[What you need to do]
Can you substitute "W" for every "Watt" in the material below and write out all of it again, leaving everything else unchanged?

(Material for this exercise begins)

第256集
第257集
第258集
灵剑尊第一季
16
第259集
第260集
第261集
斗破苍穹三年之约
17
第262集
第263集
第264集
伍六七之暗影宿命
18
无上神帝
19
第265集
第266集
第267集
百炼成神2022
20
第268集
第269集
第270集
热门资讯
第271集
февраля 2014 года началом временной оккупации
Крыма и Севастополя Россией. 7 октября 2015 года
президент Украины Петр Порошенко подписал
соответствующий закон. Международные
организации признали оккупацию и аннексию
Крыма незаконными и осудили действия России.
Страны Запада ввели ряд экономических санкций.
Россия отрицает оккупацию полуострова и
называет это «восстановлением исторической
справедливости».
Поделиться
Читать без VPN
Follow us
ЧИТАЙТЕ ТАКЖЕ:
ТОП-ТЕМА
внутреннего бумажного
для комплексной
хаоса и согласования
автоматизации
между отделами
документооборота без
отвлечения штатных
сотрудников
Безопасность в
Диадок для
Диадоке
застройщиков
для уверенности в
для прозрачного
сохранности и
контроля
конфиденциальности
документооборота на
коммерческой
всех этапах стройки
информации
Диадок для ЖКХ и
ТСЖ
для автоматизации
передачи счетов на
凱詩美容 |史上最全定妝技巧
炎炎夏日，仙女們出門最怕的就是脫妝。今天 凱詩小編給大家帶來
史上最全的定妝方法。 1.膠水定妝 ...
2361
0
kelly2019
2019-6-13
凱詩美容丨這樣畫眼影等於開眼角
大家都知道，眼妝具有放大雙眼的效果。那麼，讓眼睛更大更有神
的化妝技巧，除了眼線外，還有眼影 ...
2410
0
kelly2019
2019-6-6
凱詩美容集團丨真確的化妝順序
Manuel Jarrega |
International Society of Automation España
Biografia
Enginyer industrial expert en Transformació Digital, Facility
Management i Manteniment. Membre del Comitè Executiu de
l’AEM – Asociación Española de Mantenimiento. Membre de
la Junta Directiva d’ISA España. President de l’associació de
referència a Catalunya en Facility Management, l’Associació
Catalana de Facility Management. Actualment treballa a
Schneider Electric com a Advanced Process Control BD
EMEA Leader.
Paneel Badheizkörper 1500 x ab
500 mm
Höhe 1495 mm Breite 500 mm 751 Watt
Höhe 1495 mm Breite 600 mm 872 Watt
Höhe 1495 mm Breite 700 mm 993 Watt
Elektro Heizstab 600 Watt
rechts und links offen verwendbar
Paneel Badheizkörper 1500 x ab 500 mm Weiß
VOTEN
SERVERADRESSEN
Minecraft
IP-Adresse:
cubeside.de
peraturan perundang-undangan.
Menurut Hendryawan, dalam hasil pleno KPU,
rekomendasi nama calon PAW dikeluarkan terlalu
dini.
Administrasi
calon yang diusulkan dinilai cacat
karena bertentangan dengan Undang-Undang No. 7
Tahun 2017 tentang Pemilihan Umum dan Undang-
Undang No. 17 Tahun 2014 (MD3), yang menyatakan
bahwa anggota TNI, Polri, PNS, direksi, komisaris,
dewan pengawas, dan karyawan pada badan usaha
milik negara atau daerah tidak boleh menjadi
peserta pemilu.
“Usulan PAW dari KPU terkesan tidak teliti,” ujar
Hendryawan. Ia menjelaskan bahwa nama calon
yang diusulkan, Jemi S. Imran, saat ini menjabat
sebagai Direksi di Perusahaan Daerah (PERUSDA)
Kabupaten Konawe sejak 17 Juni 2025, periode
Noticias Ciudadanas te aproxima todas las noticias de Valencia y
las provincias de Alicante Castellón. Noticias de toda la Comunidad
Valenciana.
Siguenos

(Material for this exercise ends)

[Answer to this exercise]
第256集
第257集
第258集
灵剑尊第一季
16
第259集
第260集
第261集
斗破苍穹三年之约
17
第262集
第263集
第264集
伍六七之暗影宿命
18
无上神帝
19
第265集
第266集
第267集
百炼成神2022
20
第268集
第269集
第270集
热门资讯
第271集
февраля 2014 года началом временной оккупации
Крыма и Севастополя Россией. 7 октября 2015 года
президент Украины Петр Порошенко подписал
соответствующий закон. Международные
организации признали оккупацию и аннексию
Крыма незаконными и осудили действия России.
Страны Запада ввели ряд экономических санкций.
Россия отрицает оккупацию полуострова и
называет это «восстановлением исторической
справедливости».
Поделиться
Читать без VPN
Follow us
ЧИТАЙТЕ ТАКЖЕ:
ТОП-ТЕМА
внутреннего бумажного
для комплексной
хаоса и согласования
автоматизации
между отделами
документооборота без
отвлечения штатных
сотрудников
Безопасность в
Диадок для
Диадоке
застройщиков
для уверенности в
для прозрачного
сохранности и
контроля
конфиденциальности
документооборота на
коммерческой
всех этапах стройки
информации
Диадок для ЖКХ и
ТСЖ
для автоматизации
передачи счетов на
凱詩美容 |史上最全定妝技巧
炎炎夏日，仙女們出門最怕的就是脫妝。今天 凱詩小編給大家帶來
史上最全的定妝方法。 1.膠水定妝 ...
2361
0
kelly2019
2019-6-13
凱詩美容丨這樣畫眼影等於開眼角
大家都知道，眼妝具有放大雙眼的效果。那麼，讓眼睛更大更有神
的化妝技巧，除了眼線外，還有眼影 ...
2410
0
kelly2019
2019-6-6
凱詩美容集團丨真確的化妝順序
Manuel Jarrega |
International Society of Automation España
Biografia
Enginyer industrial expert en Transformació Digital, Facility
Management i Manteniment. Membre del Comitè Executiu de
l’AEM – Asociación Española de Mantenimiento. Membre de
la Junta Directiva d’ISA España. President de l’associació de
referència a Catalunya en Facility Management, l’Associació
Catalana de Facility Management. Actualment treballa a
Schneider Electric com a Advanced Process Control BD
EMEA Leader.
Paneel Badheizkörper 1500 x ab
500 mm
Höhe 1495 mm Breite 500 mm 751 W
Höhe 1495 mm Breite 600 mm 872 W
Höhe 1495 mm Breite 700 mm 993 W
Elektro Heizstab 600 W
rechts und links offen verwendbar
Paneel Badheizkörper 1500 x ab 500 mm Weiß
VOTEN
SERVERADRESSEN
Minecraft
IP-Adresse:
cubeside.de
peraturan perundang-undangan.
Menurut Hendryawan, dalam hasil pleno KPU,
rekomendasi nama calon PAW dikeluarkan terlalu
dini.
Administrasi
calon yang diusulkan dinilai cacat
karena bertentangan dengan Undang-Undang No. 7
Tahun 2017 tentang Pemilihan Umum dan Undang-
Undang No. 17 Tahun 2014 (MD3), yang menyatakan
bahwa anggota TNI, Polri, PNS, direksi, komisaris,
dewan pengawas, dan karyawan pada badan usaha
milik negara atau daerah tidak boleh menjadi
peserta pemilu.
“Usulan PAW dari KPU terkesan tidak teliti,” ujar
Hendryawan. Ia menjelaskan bahwa nama calon
yang diusulkan, Jemi S. Imran, saat ini menjabat
sebagai Direksi di Perusahaan Daerah (PERUSDA)
Kabupaten Konawe sejak 17 Juni 2025, periode
Noticias Ciudadanas te aproxima todas las noticias de Valencia y
las provincias de Alicante Castellón. Noticias de toda la Comunidad
Valenciana.
Siguenos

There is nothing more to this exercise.